Relationship Health Board Index


This isn't about who's right and who's wrong. Your girlfriend doesn't like someone you were once inside hanging around you (and just for the record, I wouldn't like it at all either. Once two people have had sex, it's very very easy for them to have sex again, one night, too much to drink, or your gf's away, you're both feeling sentimental and horny, etc. I don't consider it a matter of trust, the potential and temptation is just too great.)

But anyway, your girlfriend doesn't want it. You need to talk to her and find out just how much of a deal breaker is it. If she will leave you for it, or be angry and pissy and make your life a living nightmare until you get rid of the ex, then you have to make a choice, is having the ex in your life and not letting anyone tell you how to live more important, or is keeping your girlfriend happy? I personally think it depends on how much you love your girlfriend. If hanging onto some ex lover is more important to you than keeping your current lover happy, then you must not love your current lover that much, and it's probably best that she know that about you now. My ex boyfriend hur tme very deeply and broke my heart, and just one "I'm sorry" from him I think would go a long way to healing me. I'm not interested in being his friend, or messing up what he has with his wife now, or anything. I just want to know that he didn't mean to hurt me and feels badly that I was caused so much pain by his lies, just one "I'm sorry." But to him, it doesn't matter. I'm in his past, and his wife would get mad if we were ever even in the same room together, even for a little bit, or if he were ever to speak to me at all again. So he doesn't. And I will never know if it's because solely because she'd be mad, or if it's also because he just never gave a dam*. When you really love a woman, that's what you do, no matter who needs you to do otherwise, and no matter what for, if it will piss her off, you just don't do it. Knowing I once had someone who is capable of that kind of devotion but lost him and now gives that devotion to someone else, I know now I personally would never EVER settle for anything less. I think I deserve at least as much as his wife deserves. If a new boyfriend of mine wanted an ex lover back in his life and I said no, I'm not comfortable with that he let her in his life anyway, took her calls, met her for lunch, emailed her, etc. I'd be so gone so fast all you'd see would be a trail of dust.

DATA ▸
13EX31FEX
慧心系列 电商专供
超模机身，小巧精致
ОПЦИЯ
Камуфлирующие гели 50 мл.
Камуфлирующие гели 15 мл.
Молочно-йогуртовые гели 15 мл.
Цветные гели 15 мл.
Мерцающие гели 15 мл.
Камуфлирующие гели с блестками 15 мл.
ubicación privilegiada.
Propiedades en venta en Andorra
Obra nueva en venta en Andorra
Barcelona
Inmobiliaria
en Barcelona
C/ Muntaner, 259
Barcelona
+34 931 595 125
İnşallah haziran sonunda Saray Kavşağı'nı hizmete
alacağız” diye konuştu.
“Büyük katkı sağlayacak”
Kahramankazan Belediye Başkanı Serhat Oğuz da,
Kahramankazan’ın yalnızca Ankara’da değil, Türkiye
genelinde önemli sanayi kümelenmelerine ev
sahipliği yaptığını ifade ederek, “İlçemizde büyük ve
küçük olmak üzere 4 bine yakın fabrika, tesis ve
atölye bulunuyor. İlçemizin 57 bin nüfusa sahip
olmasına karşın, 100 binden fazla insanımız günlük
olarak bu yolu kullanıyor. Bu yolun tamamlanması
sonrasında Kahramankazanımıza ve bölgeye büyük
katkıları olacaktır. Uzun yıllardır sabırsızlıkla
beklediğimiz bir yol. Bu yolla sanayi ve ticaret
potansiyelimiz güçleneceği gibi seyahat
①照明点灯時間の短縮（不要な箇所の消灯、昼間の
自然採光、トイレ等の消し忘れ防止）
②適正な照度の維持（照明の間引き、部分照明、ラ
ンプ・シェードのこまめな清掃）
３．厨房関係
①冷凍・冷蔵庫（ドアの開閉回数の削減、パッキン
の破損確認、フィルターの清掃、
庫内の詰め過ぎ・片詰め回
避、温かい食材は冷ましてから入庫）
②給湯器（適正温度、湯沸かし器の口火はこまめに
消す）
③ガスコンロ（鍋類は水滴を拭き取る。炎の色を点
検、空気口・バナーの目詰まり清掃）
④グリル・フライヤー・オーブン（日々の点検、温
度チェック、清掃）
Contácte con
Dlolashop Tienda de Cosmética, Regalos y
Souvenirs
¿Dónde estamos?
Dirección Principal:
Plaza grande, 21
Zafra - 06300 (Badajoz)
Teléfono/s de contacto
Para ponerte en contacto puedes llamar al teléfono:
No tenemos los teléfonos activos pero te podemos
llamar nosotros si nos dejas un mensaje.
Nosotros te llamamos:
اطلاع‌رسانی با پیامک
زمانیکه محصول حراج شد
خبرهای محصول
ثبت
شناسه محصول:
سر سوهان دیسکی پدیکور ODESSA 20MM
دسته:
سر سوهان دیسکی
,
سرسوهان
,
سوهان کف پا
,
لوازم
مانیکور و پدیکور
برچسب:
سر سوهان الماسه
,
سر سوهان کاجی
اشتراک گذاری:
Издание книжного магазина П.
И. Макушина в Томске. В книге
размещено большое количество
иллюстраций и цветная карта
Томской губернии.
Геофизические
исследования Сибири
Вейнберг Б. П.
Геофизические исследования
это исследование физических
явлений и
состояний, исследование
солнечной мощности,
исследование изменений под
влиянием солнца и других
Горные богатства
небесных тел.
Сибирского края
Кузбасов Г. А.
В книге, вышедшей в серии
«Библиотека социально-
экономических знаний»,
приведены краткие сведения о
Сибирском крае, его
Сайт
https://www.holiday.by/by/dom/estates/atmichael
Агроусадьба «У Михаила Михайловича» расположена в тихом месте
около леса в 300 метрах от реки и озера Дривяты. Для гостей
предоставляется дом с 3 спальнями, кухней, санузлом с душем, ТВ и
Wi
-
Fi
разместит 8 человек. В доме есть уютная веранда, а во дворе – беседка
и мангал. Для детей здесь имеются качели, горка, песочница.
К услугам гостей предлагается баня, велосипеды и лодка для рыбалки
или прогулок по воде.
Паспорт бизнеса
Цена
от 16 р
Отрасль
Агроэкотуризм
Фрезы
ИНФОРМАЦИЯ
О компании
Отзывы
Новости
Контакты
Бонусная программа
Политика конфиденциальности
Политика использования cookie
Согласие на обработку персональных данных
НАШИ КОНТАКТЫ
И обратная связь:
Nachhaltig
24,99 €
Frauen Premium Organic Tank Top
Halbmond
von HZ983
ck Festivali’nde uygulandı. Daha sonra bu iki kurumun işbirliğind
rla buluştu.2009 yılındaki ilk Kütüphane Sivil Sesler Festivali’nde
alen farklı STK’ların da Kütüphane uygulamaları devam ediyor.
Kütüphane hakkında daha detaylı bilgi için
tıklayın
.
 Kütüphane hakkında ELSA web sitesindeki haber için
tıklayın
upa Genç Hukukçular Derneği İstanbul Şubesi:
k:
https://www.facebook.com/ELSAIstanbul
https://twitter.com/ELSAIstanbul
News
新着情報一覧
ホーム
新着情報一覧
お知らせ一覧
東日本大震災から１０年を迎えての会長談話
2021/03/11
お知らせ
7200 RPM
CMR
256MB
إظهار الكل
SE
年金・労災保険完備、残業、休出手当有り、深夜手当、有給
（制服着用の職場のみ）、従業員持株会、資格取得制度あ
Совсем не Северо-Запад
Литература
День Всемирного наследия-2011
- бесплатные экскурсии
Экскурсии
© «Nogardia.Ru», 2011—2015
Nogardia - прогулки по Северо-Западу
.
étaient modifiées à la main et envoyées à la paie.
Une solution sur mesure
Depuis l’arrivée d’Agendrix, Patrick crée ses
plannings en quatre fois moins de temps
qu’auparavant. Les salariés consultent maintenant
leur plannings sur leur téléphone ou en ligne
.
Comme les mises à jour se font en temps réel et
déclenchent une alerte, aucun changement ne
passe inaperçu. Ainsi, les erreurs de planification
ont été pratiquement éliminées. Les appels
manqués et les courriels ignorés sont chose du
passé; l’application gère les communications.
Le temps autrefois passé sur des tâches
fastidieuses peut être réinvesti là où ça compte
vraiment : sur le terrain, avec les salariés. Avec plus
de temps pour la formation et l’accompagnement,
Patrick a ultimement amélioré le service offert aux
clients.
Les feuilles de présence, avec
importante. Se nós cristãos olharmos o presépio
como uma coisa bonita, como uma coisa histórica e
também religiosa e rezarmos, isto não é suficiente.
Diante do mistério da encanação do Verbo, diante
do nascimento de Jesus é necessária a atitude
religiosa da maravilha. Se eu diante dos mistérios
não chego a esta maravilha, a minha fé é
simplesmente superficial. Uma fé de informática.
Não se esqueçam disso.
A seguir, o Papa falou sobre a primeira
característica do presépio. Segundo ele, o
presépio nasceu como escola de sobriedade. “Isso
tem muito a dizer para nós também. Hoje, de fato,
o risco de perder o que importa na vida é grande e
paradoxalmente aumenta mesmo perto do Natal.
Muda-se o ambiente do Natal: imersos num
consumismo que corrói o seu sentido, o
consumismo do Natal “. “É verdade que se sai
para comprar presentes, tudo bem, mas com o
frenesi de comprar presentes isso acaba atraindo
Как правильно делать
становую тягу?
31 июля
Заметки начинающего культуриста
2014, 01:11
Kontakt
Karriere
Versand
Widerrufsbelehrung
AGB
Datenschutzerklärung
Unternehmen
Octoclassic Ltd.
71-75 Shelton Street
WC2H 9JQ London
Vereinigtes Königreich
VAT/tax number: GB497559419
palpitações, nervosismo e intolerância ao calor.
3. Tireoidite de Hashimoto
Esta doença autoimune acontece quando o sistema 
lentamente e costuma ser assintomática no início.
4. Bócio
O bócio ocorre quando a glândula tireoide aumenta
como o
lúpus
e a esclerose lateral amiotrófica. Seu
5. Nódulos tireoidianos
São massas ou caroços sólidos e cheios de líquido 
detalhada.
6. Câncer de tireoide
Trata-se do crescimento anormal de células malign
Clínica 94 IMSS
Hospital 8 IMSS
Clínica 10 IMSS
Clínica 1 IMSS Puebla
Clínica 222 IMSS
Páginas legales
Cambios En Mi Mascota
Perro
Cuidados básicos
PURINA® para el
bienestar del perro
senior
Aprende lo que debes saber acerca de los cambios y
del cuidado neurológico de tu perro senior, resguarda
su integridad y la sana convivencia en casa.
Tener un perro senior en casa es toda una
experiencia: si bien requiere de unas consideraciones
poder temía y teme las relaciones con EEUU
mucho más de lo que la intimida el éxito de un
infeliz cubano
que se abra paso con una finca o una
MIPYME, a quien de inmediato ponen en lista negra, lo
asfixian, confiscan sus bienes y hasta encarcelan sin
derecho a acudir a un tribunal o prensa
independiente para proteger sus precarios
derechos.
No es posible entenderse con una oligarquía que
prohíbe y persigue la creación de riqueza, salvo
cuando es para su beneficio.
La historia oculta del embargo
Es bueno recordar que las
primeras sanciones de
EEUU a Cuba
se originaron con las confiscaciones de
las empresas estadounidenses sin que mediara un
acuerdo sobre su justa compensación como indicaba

DIRECTIVE ▸
Repeat word for word the section of the relationship advice post on keeping an ex lover in one's life that begins with the words "Relationship Health Board" and ends after the words "just too great.)".

OUTPUT OF THE TASK ▸
Relationship Health Board Index


This isn't about who's right and who's wrong. Your girlfriend doesn't like someone you were once inside hanging around you (and just for the record, I wouldn't like it at all either. Once two people have had sex, it's very very easy for them to have sex again, one night, too much to drink, or your gf's away, you're both feeling sentimental and horny, etc. I don't consider it a matter of trust, the potential and temptation is just too great.)